Representasi simbolis pertemuan Arjuna dan Subadra.
Proses pernikahan Arjuna dan Subadra tidaklah mulus seperti yang diharapkan oleh semua pihak. Balarama, sang kakak, memiliki preferensi agar Subadra dinikahkan dengan Duryodhana, putra tertua Kurawa, demi menjaga hubungan politik. Namun, Krishna, yang memahami keagungan takdir Arjuna, memiliki rencana berbeda. Ia tahu bahwa Arjuna adalah pasangan yang paling layak untuk Subadra.
Krishna kemudian menyusun strategi cemerlang. Ia meyakinkan Arjuna untuk datang ke Dwarka. Sesuai dengan adat yang berlaku, pemuda itu harus "menculik" atau membawa Subadra pergi untuk menegaskan niatnya, sebuah praktik yang umum di kalangan kesatria tertentu. Arjuna, dengan restu diam-diam dari Krishna, melaksanakan niat tersebut. Ia membawa Subadra pergi dengan kereta dari Dwarka.
Ketika Balarama mengetahui hal ini, ia marah besar karena merasa dipermalukan. Namun, Krishna dengan bijak meredam amarah kakaknya.

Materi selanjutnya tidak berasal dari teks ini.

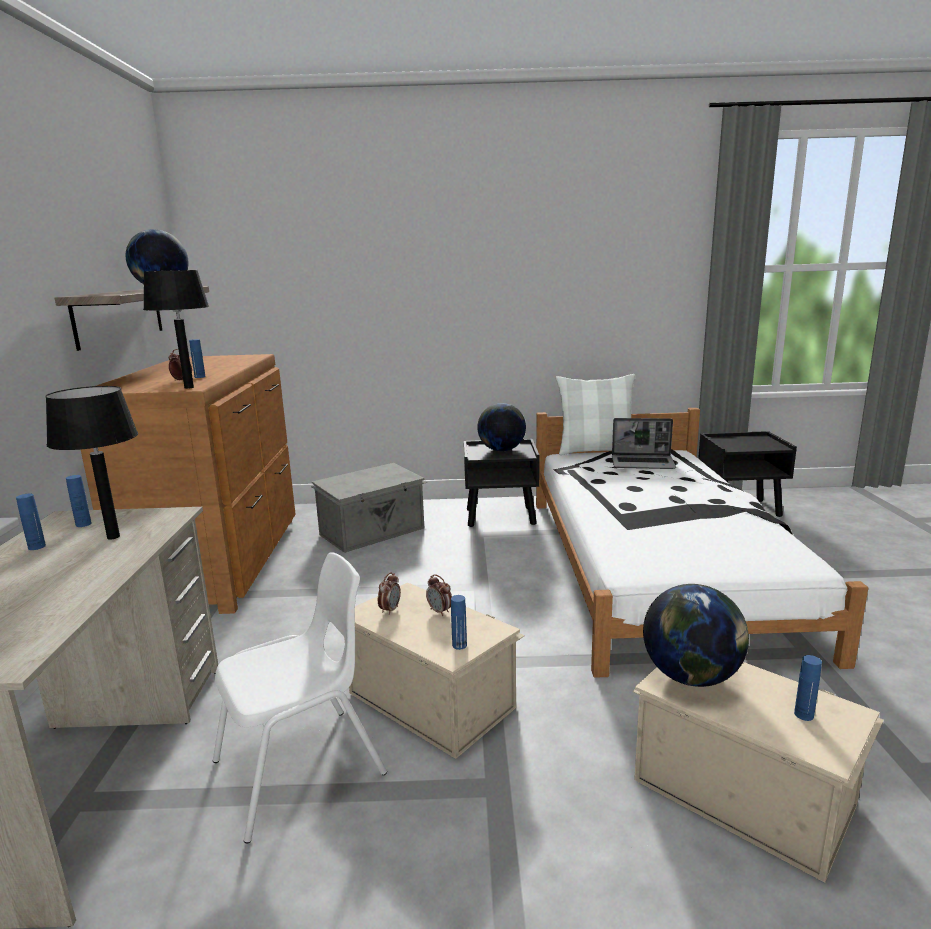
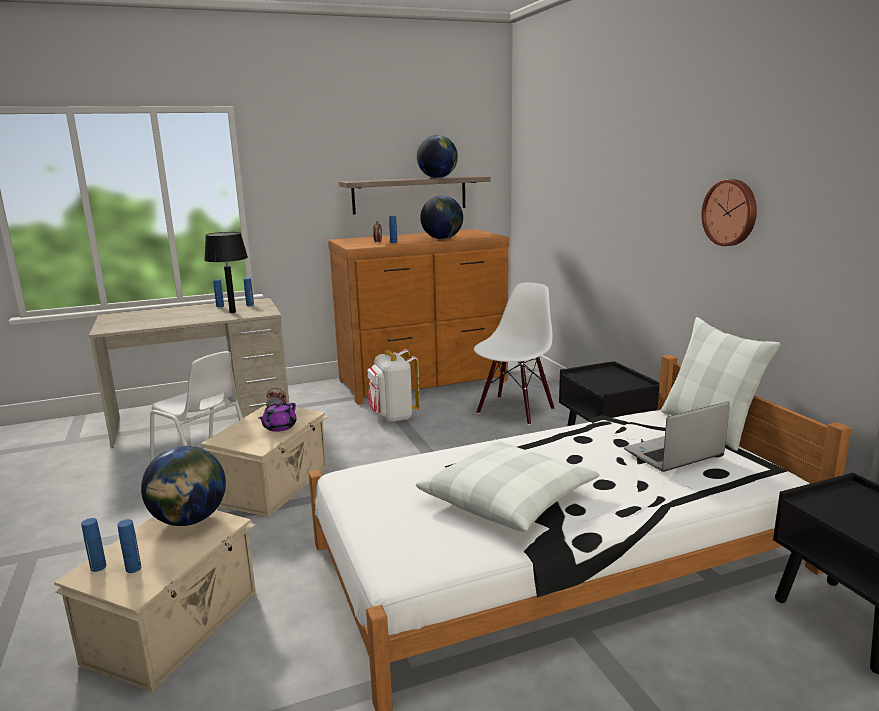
camera: 70 degrees right, 0 degrees up
(189, 387) = (355, 246): black table lamp -> none
(309, 594) = (393, 416): none -> white backpack
(373, 531) = (514, 410): grey storage box -> white chair
(440, 611) = (279, 427): alarm clock -> purple teapot
(459, 645) = (233, 440): blue bottle -> blue bottle (98, 567)
(501, 450) = (611, 380): globe -> globe (442, 239)
(552, 294) = (731, 212): none -> wall clock
(643, 463) = (673, 454): laptop -> laptop turned 75 degrees clockwise
(695, 516) = (508, 498): none -> white pillow

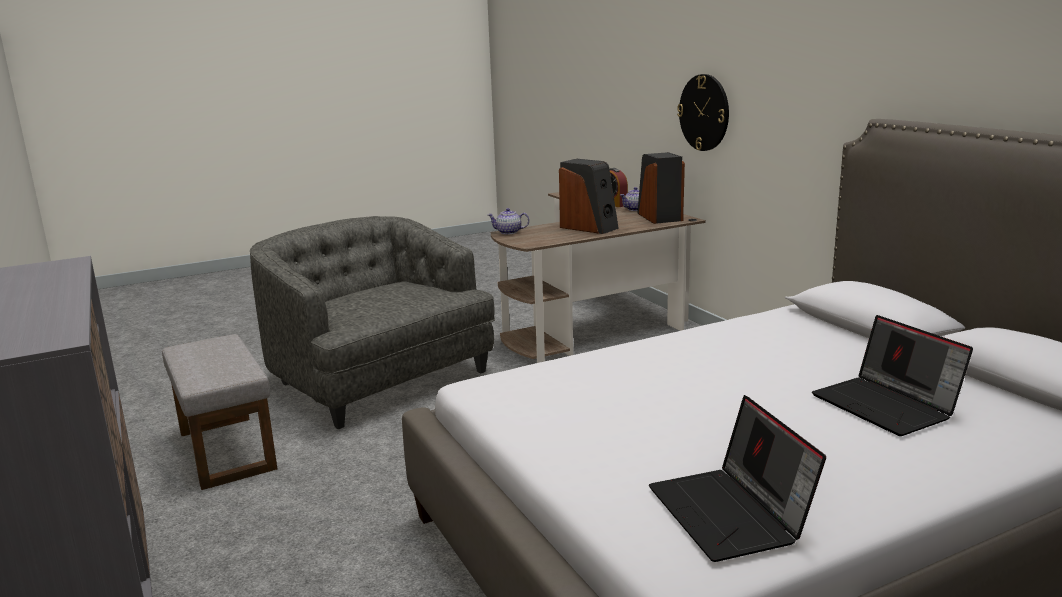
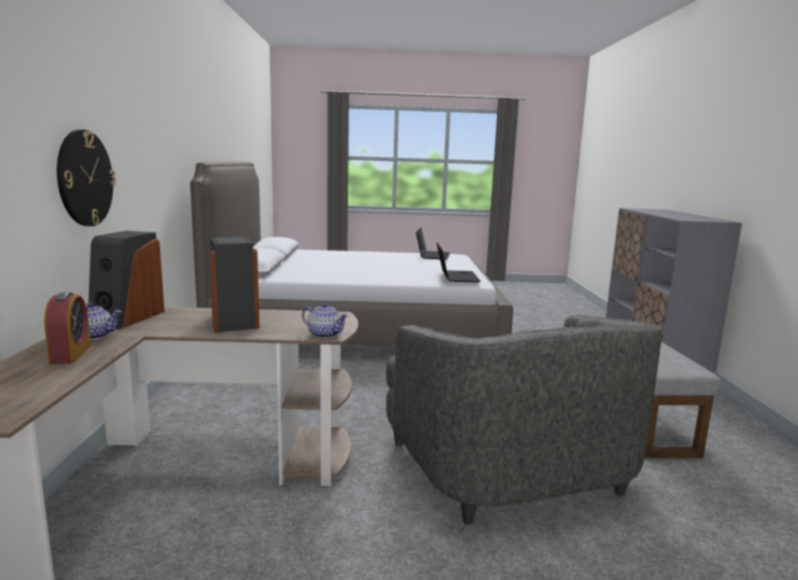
camera: 155 degrees left, 5 degrees down
(887, 406) = (337, 258): laptop -> laptop (455, 277)

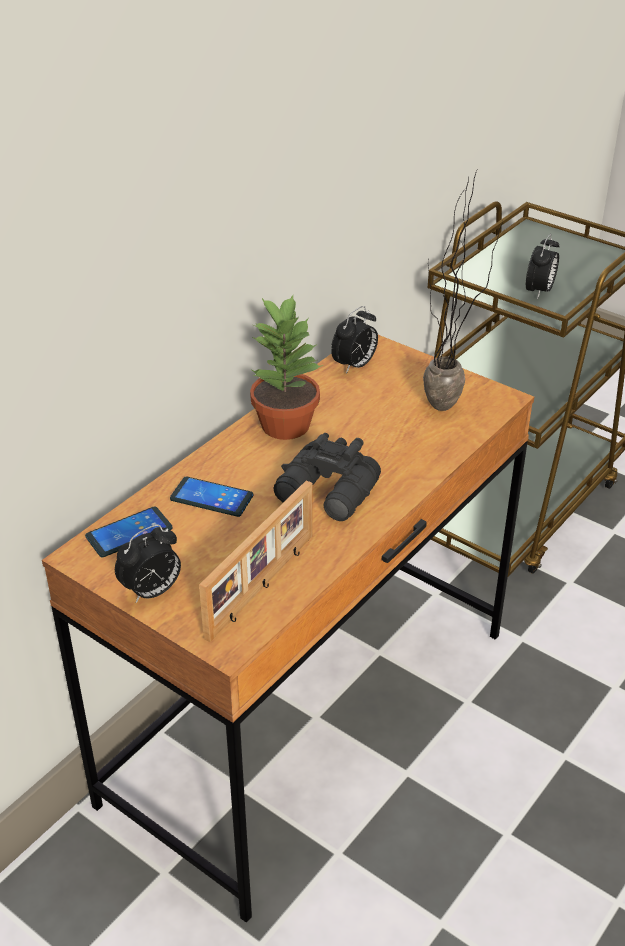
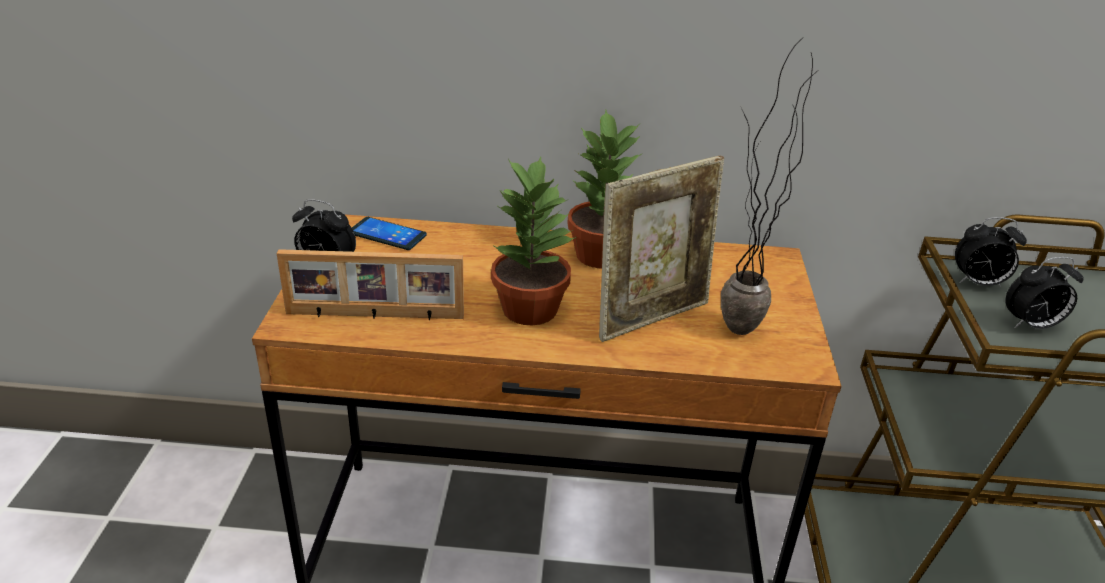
camera: 55 degrees right, 5 degrees down
(211, 497) = (465, 254): phone -> none
(328, 494) = (529, 308): black binoculars -> potted plant
(354, 366) = (733, 260): alarm clock -> alarm clock (977, 283)
(394, 438) = (652, 317): none -> picture frame

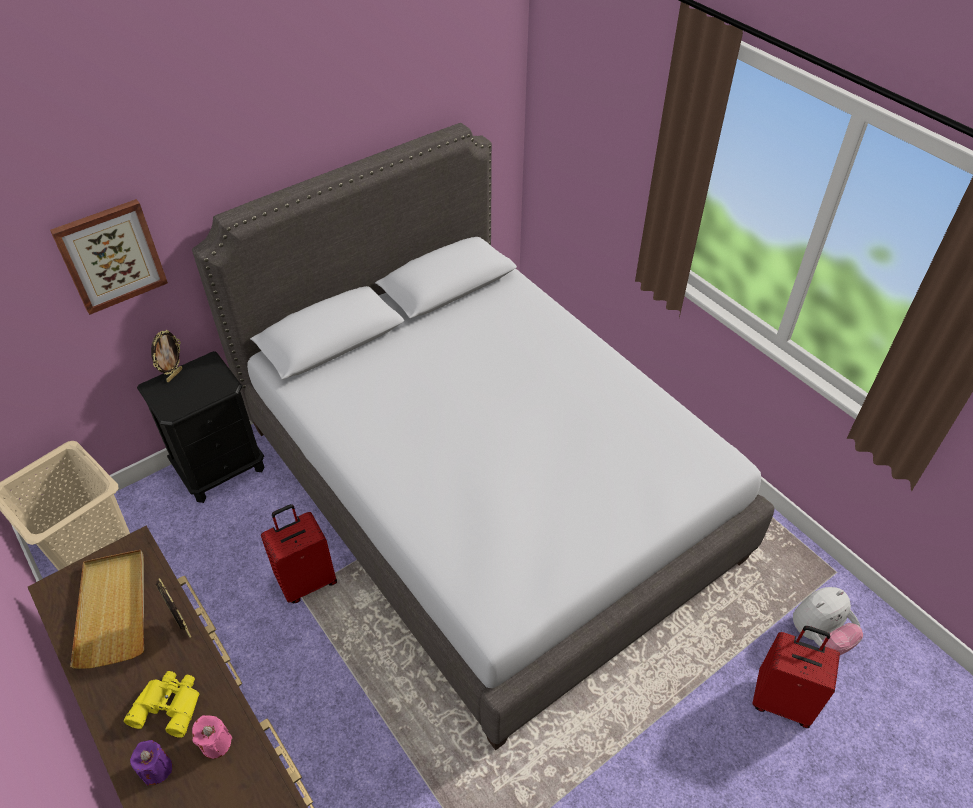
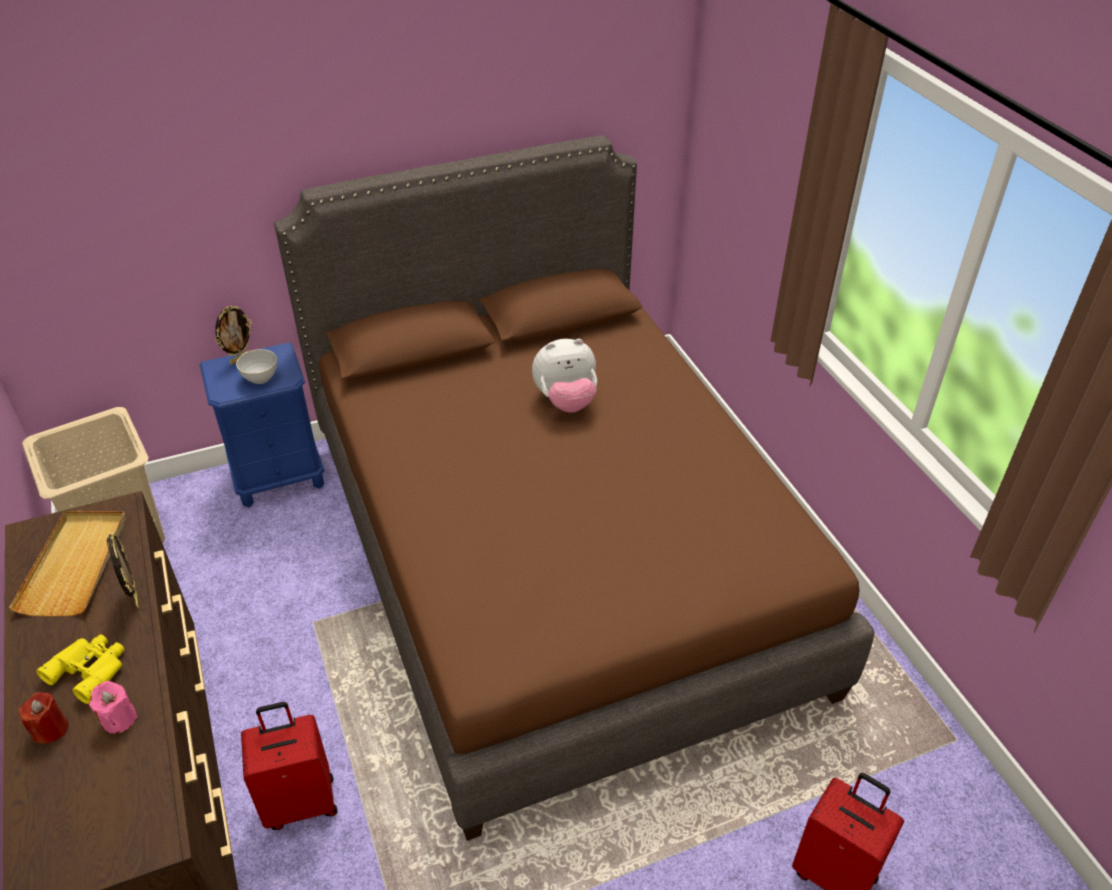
camera: 15 degrees right, 5 degrees down
(110, 256) = (186, 213): picture -> none
(156, 769) = (51, 729): purple candle -> red candle
(201, 390) = (260, 378): none -> grey bowl
(221, 469) = (279, 477): black nightstand -> blue nightstand
(307, 581) = (326, 610): red suitcase -> red suitcase (301, 802)
(484, 491) = (554, 557): grey bed -> brown bed
(819, 635) = (909, 808): plush toy -> plush toy (566, 401)

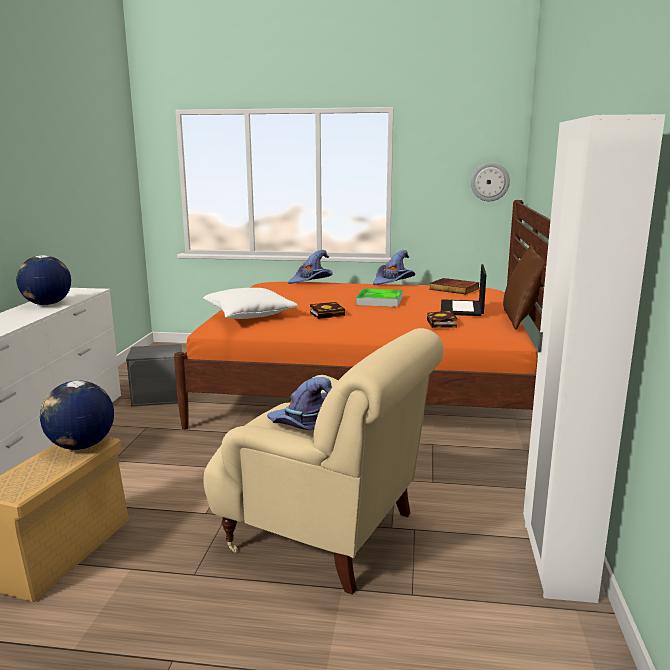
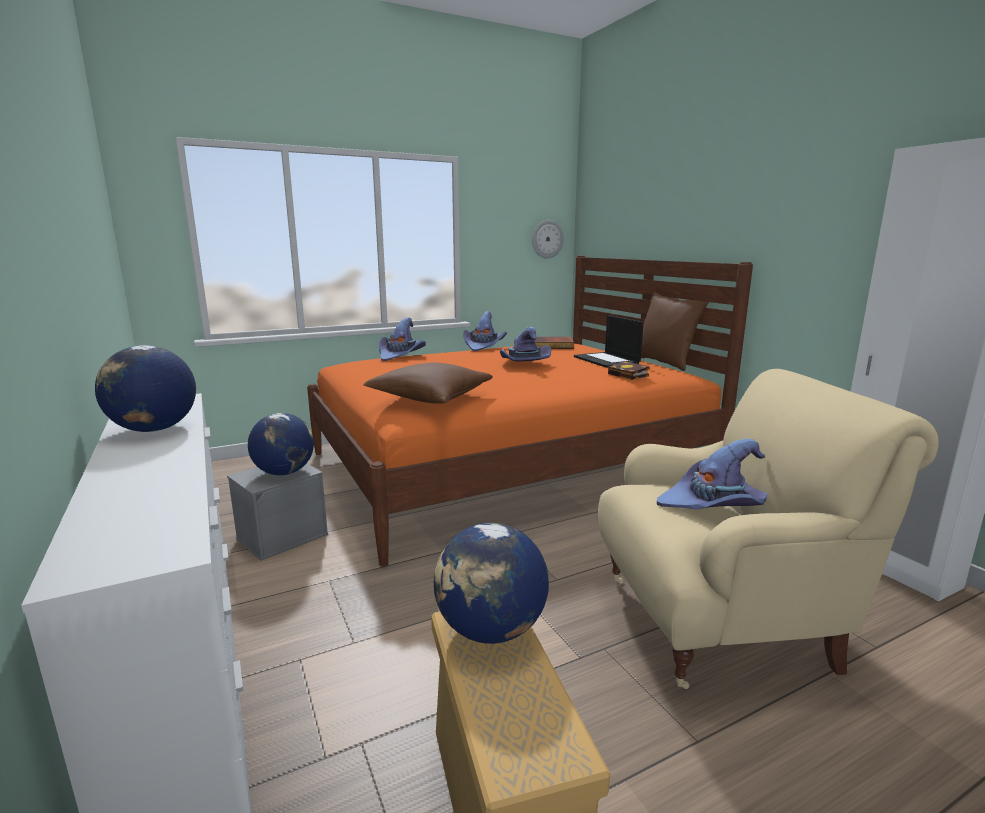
camera: 35 degrees left, 0 degrees up
(159, 351) = (284, 472): none -> globe
(249, 315) = (430, 398): white pillow -> brown pillow
(328, 314) = (512, 383): book -> none
(379, 301) = (523, 364): tray -> purple hat

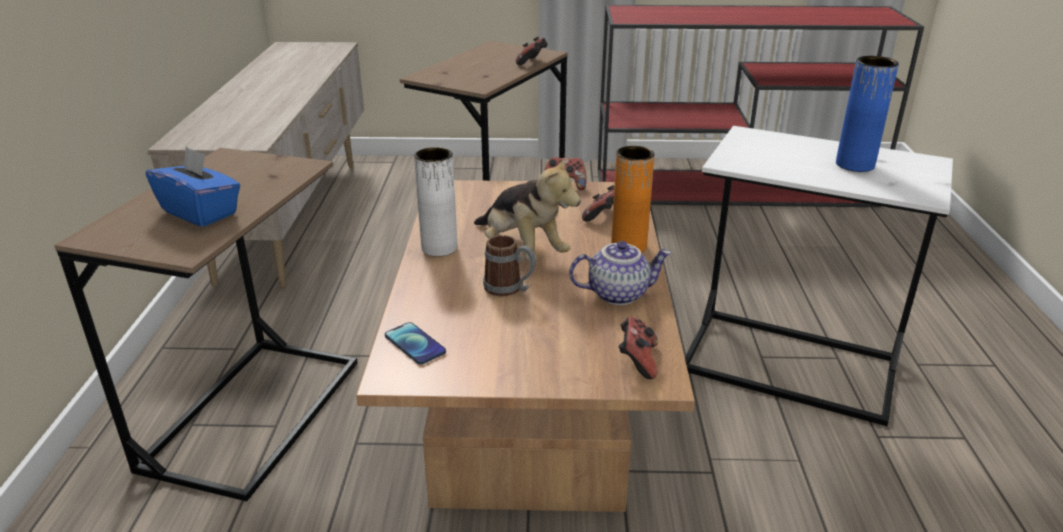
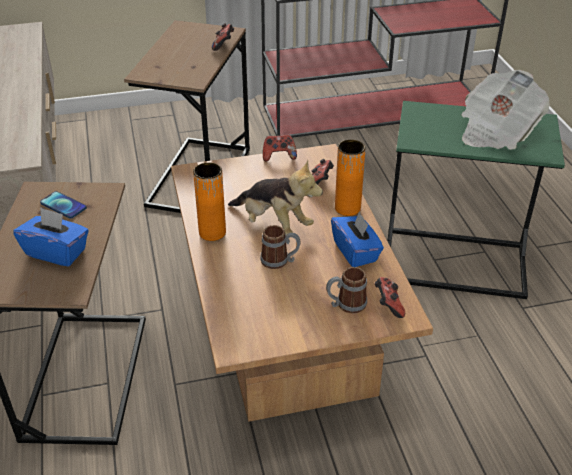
camera: 15 degrees left, 10 degrees up
(415, 344) = (236, 320): phone -> phone (63, 205)
(439, 248) = (212, 232): white vase -> orange vase
(576, 351) = (346, 304): none -> mug
(618, 293) = (355, 252): teapot -> blue tissue box
(789, 364) = (454, 263): white side table -> green side table
(855, 165) = (496, 131): blue vase -> newspaper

Krishna mengingatkan Balarama tentang kehebatan Arjuna sebagai kesatria terbaik Hastinapura dan ikatan persaudaraan mereka. Pada akhirnya, Balarama luluh, menyadari bahwa Arjuna adalah pilihan terbaik, dan pernikahan pun disahkan secara megah.
Dari pernikahan yang penuh makna ini, lahirlah seorang putra yang kelak menjadi salah satu pejuang terbesar di medan Kurukshetra, yaitu Abhimanyu. Subadra mendidik putranya dengan nilai-nilai kepahlawanan dan kesatriaan, mencerminkan didikan dari keluarga bangsawan dan bangsawan Hastinapura. Abhimanyu mewarisi ketampanan dan keberanian ayahnya, serta kecerdasan ibunya.
Kisah Arjuna dan Subadra juga menyoroti pentingnya peran istri dalam mendukung seorang pahlawan. Meskipun Arjuna sering kali terlibat dalam perang dan tugas kenegaraan, fondasi emosional dan spiritual yang dibangunnya bersama Subadra memberinya kekuatan untuk menghadapi tantangan terbesar dalam hidupnya, termasuk menghadapi saudara-saudaranya sendiri dalam perang besar. Subadra adalah pilar kesabaran dan pengorbanan, memastikan garis keturunan Pandawa tetap kokoh melalui putranya.
Hubungan mereka melambangkan harmoni antara Dharma (kewajiban) dan Kama (keinginan yang diatur). Meskipun awalnya terdapat hambatan politik dan perbedaan pandangan, cinta mereka tumbuh di atas dasar penghormatan timbal balik dan penerimaan takdir ilahi yang telah digariskan oleh Krishna. Kisah ini kekal sebagai simbol kesetiaan yang mengatasi rintangan duniawi.